23 Het aantal van hen, die onder de twintig jaar waren, heeft David niet laten opnemen, omdat Jahweh beloofd had, de zonen Israëls zo talrijk te maken als de sterren aan de hemel.
And David took not their number from twenty years old and under; for Jehovah had said he would increase Israel as the stars of heaven.
24 Wel was Joab, de zoon van Seroeja, begonnen met een volkstelling, maar omdat er tengevolge van deze poging een ramp over Israël was gekomen, kwam hij niet klaar. Daarom is dat aantal ook niet opgenomen in het boek der kronieken van koning David.
Joab the son of Zeruiah began to number, but he did not finish; and there fell wrath for it upon Israel; and the number was not put in the account of the chronicles of king David.
25 De schatten des konings werden beheerd door Azmawet, den zoon van Adiël; de bezittingen op het land, in de steden, de dorpen en de vestingen door Jehonatan, den zoon van Oezzi-jáhoe.
And over the king's treasures was Azmaveth the son of Adiel; and over the storehouses in the country, in the cities, and in the villages, and in the towers was Jonathan the son of Uzziah.
26 Opzichter van de landarbeiders, die de grond bewerkten, was Ezri, de zoon van Keloeb.
And over them that worked in the field for tillage of the ground was Ezri the son of Chelub.

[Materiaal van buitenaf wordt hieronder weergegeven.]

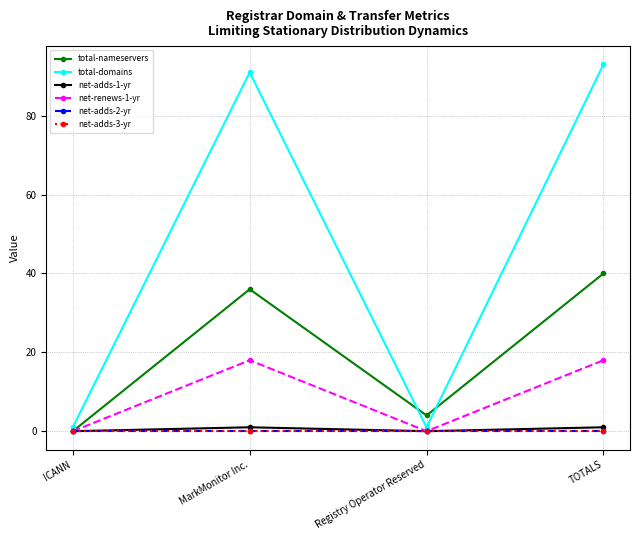

Is the value of net-adds-2-yr at Registry Operator Reserved greater than the value of net-adds-3-yr at MarkMonitor Inc.?

No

27 Over de wijngaarden ging Sjimi uit Rama; over de voorraden in de wijngaarden en de wijnkelders ging Zabdi, de Sjifmiet.
And over the vineyards was Shimei the Ramathite; and over what was in the vineyards of stores of wine was Zabdi the Shiphmite:
28 Over de olijf- en moerbeiplantingen in de Sjefela ging Báal-Chanan uit Gader, over de voorraden Joasj.
and over the olive-trees and the sycamore-trees that were in the lowland was Baal-hanan the Gederite; and over the cellars of oil was Joash.
29 Het vee, dat in de Sjaronvlakte weidde, werd verzorgd door Sjitrai uit Sjaron; het vee in de dalen door Sjafat, den zoon van Adlai.
And over the herds that fed in Sharon was Shitrai the Sharonite; and over the herds in the valleys was Shaphat the son of Adlai.
30 Voor de kamelen zorgde Obil, de Jisjmaëliet; voor de ezels Jechdejáhoe uit Meronot;
And over the camels was Obil the Ishmaelite; and over the asses was Jehdiah the Meronothite.
31 voor de schapen Jaziz van de stam Hagri. Al dezen beheerden de bezittingen van koning David.
And over the flocks was Jaziz the Hagarite. All these were comptrollers of the substance which was king David's.
32 Jonatan, een oom van David en een kundig man, was raadsman en geheimschrijver; Jechiël was belast met de opvoeding der koningskinderen.
And Jonathan, David's uncle, was counsellor, a wise man, and a scribe; and Jehiel the son of Hachmoni was with the king's sons;
33 Achitófel was eveneens koninklijk raadsman, en Choesjai, van de familie Arki, de vertrouwensman van den koning.
and Ahithophel was the king's counsellor; and Hushai the Archite was the king's friend;
34 Na Achitófel waren het Jehojada, de zoon van Benajáhoe, en Ebjatar. De legeroverste des konings was Joab.
and after Ahithophel was Jehoiada the son of Benaiah, and Abiathar; and Joab was captain of the king's army.